Authored by alan-baker on Jan 4 2021, 8:32 AM.

Details

Summary

Add clspv as a new target for libclc. clspv is an open-source compiler that compiles OpenCL C to Vulkan SPIR-V. Compiles for the spir target.

The clspv target differs from the the spirv target in the following ways

  • fma is modified to use uint2 instead of ulong for mantissas. This results in lower performance fma, but provides a implementation that can be used on more Vulkan devices where 64-bit integer support is less common.
  • Use of a software implementation of nextafter because the generic implementation depends on nextafter being a defined builtin function for which clspv has no definition.
  • Full optimization of the library (-O3) and no conversion to SPIR-V

This library is close to what would be produced by running opt -O3 < builtins.opt.spirv-mesa3d-.bc > builtins.opt.clspv--.bc and continuing the build from that point.

Diff Detail

Event Timeline

alan-baker created this revision.Jan 4 2021, 8:32 AM
alan-baker requested review of this revision.Jan 4 2021, 8:32 AM
Herald added a project: Restricted Project. · View Herald TranscriptJan 4 2021, 8:32 AM

Anyone able to review this patch?

Is the fma.cl file mostly copied from another file that is already in the tree?

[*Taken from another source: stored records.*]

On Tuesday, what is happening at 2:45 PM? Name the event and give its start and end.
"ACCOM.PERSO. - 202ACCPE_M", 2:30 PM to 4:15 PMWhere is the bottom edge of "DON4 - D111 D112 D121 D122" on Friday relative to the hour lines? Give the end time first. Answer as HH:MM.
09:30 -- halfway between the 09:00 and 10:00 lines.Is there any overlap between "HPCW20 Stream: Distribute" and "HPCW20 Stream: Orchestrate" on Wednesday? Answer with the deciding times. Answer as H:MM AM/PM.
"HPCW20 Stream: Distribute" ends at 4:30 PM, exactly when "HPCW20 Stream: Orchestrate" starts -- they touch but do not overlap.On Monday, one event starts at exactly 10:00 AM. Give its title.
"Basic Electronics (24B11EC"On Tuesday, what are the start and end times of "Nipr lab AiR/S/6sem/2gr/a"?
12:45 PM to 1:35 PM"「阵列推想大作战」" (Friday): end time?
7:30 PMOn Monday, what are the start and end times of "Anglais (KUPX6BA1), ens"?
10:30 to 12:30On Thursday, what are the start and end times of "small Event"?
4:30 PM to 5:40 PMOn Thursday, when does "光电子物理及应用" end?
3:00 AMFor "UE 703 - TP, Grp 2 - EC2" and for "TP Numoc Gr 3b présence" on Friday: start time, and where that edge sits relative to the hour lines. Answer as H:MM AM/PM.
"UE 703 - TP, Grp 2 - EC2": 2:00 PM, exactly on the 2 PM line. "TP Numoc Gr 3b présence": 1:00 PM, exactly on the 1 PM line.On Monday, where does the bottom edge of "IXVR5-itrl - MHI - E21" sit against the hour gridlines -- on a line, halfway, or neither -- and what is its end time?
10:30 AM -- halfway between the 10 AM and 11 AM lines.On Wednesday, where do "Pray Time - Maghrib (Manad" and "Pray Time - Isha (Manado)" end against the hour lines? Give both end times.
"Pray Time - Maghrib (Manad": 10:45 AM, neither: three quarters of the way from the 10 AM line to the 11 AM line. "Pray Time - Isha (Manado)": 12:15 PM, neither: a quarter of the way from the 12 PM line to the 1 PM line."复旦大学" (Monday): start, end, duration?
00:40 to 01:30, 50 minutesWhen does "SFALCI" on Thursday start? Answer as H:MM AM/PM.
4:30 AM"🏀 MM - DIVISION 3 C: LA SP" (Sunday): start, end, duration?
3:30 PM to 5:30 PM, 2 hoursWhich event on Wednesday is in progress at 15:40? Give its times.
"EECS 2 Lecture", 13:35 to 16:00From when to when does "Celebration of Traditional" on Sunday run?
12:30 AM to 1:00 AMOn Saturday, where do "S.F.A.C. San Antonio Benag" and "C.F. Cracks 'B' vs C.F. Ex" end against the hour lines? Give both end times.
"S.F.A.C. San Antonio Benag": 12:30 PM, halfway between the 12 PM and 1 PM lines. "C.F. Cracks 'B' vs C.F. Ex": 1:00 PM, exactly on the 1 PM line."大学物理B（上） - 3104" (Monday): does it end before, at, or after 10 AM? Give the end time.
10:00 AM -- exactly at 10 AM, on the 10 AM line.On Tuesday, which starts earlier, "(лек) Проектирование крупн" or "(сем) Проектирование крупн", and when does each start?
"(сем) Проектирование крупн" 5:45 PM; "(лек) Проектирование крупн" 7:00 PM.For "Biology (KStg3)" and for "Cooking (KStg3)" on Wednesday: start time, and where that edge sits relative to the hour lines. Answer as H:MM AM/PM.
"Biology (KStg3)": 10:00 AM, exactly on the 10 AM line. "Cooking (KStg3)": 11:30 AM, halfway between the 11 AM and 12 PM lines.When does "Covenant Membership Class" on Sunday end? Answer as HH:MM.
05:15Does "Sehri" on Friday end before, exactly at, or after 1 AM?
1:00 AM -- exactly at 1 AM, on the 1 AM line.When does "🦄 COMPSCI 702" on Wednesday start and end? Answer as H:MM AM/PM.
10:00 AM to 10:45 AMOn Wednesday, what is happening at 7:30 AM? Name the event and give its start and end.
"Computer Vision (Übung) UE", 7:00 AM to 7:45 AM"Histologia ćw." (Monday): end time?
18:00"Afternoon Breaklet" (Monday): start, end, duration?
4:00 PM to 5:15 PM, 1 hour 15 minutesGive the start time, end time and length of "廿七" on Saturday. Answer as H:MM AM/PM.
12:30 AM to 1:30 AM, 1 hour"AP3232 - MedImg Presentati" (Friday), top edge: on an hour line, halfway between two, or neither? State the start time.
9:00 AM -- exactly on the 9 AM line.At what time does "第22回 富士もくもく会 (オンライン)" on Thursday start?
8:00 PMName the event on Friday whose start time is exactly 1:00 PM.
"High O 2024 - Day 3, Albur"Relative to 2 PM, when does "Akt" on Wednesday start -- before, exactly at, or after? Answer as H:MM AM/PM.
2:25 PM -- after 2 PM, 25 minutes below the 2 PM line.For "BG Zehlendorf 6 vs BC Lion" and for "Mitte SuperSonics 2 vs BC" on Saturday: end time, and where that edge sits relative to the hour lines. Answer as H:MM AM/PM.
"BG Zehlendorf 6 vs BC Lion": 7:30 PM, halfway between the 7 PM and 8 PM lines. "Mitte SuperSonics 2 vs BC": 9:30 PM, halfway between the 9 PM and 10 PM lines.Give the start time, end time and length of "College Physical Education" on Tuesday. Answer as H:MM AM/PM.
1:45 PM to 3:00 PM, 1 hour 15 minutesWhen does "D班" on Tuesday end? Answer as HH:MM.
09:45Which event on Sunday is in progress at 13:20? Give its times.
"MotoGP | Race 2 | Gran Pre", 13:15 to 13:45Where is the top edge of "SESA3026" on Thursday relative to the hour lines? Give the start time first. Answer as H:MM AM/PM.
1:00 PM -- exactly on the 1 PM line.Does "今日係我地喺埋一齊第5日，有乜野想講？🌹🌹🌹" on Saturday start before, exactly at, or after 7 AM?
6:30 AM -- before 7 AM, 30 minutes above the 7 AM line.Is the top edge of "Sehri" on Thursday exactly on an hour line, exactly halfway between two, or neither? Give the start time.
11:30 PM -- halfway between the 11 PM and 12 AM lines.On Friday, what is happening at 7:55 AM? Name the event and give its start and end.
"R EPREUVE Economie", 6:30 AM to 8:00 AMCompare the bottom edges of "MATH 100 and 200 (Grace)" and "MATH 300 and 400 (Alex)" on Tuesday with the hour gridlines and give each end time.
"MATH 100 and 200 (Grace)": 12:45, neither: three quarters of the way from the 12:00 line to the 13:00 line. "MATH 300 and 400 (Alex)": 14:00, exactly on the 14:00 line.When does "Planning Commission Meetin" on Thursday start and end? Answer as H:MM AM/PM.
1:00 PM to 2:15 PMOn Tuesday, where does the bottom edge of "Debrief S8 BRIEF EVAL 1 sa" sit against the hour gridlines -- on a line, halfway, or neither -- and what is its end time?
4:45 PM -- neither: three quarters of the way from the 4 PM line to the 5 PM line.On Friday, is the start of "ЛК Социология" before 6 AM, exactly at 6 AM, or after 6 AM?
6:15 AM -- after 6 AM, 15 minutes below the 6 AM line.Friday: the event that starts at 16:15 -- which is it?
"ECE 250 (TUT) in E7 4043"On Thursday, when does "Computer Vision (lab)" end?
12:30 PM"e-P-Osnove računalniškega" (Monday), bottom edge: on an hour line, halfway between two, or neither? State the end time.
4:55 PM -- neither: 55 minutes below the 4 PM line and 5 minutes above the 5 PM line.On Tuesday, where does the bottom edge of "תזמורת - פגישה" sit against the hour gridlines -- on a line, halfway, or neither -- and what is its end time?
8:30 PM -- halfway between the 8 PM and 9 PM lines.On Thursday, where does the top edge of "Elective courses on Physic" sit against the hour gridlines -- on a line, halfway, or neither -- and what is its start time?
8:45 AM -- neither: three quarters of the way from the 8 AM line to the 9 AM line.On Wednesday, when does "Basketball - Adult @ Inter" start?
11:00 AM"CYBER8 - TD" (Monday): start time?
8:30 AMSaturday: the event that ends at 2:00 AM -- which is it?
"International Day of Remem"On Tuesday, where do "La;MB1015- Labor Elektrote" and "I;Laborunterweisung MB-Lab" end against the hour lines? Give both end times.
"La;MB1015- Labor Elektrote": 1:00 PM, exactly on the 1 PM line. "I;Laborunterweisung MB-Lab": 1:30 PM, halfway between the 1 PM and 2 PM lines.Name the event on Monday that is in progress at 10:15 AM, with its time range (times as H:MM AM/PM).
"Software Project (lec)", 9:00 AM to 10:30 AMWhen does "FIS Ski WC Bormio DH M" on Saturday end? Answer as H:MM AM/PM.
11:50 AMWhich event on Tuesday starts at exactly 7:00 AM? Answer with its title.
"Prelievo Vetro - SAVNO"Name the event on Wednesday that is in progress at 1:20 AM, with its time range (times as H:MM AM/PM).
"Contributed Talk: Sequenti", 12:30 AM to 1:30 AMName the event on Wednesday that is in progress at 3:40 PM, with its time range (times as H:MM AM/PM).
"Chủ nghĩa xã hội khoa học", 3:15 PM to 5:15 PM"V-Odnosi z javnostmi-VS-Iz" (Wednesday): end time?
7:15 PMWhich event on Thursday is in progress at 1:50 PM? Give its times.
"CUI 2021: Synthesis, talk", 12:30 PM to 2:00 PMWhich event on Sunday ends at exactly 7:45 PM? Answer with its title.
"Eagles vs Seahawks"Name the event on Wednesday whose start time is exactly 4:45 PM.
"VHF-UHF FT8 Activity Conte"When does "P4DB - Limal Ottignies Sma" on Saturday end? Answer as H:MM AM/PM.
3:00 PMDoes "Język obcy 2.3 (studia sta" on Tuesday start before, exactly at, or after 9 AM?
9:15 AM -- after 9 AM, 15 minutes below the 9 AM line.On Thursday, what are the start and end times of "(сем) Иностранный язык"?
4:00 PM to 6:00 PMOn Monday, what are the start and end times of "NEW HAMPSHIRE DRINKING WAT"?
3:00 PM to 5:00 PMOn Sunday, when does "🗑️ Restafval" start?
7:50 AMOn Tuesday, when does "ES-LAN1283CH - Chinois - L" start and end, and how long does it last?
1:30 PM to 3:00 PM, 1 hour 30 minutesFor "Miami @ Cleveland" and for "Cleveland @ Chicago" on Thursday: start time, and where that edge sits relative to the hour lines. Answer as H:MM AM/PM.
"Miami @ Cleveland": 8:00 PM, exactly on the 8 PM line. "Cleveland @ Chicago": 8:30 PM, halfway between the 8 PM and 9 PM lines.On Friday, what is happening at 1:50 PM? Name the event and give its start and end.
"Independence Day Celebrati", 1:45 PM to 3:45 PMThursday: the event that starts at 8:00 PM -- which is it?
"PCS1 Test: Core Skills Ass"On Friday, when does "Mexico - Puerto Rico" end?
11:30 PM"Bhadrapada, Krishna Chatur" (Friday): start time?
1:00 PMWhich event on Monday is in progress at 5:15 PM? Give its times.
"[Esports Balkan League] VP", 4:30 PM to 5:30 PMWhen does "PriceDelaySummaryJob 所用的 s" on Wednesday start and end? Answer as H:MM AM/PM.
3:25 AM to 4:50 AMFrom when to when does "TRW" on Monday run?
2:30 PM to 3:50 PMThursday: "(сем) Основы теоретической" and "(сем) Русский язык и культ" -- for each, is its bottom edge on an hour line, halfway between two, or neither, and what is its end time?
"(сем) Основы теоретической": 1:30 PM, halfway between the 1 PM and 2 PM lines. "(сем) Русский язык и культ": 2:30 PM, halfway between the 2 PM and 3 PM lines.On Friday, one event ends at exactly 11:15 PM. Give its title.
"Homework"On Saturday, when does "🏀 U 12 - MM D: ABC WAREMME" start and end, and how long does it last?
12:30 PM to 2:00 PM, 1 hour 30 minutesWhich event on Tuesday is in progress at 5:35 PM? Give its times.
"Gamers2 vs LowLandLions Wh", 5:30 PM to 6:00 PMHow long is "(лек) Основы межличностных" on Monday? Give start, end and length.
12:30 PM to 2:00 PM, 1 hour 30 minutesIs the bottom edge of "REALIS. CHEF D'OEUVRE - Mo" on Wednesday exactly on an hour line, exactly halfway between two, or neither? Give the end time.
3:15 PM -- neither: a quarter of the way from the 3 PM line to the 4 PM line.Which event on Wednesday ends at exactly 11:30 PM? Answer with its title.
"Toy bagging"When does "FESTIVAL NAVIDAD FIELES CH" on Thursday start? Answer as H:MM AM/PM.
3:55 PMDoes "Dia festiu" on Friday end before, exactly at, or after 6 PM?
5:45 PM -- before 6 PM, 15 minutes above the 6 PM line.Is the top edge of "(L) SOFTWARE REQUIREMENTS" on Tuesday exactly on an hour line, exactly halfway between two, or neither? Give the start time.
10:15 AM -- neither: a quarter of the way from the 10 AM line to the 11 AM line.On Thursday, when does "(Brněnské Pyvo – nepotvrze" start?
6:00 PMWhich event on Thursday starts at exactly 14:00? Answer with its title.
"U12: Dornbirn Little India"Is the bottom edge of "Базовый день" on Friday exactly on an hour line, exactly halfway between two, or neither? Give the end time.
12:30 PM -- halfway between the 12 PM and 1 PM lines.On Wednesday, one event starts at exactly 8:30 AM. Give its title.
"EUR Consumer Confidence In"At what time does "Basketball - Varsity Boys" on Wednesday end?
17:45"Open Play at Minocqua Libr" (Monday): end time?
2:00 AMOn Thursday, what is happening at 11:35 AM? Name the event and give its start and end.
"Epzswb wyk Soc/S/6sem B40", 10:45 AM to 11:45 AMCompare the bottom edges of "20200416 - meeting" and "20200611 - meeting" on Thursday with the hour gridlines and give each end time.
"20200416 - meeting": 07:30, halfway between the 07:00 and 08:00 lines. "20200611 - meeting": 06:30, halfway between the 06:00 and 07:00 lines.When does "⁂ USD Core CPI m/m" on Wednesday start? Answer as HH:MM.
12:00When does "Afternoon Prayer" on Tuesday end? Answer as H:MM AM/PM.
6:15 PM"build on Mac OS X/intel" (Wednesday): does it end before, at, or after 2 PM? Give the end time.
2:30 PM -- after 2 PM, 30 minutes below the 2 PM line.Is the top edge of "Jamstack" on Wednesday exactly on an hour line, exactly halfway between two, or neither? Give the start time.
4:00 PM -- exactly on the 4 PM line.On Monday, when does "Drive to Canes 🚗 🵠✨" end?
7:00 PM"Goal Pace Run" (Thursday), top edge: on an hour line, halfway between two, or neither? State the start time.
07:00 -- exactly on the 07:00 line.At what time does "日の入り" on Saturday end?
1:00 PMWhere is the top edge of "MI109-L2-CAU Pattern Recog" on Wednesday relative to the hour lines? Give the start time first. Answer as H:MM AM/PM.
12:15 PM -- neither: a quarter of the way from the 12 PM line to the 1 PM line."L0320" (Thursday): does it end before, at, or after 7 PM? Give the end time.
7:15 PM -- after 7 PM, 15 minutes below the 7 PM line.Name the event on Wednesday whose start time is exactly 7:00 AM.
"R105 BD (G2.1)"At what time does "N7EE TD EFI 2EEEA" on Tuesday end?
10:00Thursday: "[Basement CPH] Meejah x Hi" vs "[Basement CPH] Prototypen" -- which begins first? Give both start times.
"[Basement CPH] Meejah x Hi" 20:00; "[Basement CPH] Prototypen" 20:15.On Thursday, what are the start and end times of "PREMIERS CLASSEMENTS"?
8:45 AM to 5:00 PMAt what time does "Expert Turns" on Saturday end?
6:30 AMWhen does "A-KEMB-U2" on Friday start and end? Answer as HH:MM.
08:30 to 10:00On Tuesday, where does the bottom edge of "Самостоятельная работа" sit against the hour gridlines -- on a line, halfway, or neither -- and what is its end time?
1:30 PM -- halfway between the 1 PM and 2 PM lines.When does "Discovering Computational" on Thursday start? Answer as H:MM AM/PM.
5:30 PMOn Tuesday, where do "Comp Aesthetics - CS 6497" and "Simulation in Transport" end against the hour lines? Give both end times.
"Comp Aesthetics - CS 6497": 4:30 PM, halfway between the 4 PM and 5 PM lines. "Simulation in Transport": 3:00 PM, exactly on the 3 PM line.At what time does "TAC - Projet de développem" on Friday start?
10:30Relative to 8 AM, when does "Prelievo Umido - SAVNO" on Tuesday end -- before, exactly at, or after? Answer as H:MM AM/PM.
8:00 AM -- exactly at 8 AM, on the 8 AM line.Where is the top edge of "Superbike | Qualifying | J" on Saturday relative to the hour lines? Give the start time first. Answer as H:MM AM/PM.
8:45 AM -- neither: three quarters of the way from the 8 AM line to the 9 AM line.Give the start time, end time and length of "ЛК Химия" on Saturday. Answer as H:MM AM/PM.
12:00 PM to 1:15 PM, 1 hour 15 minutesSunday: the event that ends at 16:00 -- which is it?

Is the fma.cl file mostly copied from another file that is already in the tree?

Yes, it is mostly based on the generic software implementation of fma, but instead of using 64-bit integers for the mantissa, it instead uses uint2 and handles all the carry/borrow logic explicitly. This is because clspv translates to Vulkan SPIR-V and the ability to use 64-bit integers is not widely available on many mobile devices. So the uint2 avoids that requirement.

tstellar added inline comments.Feb 10 2021, 8:24 AM
libclc/CMakeLists.txt
55

This looks like an unnecessary whitespace change.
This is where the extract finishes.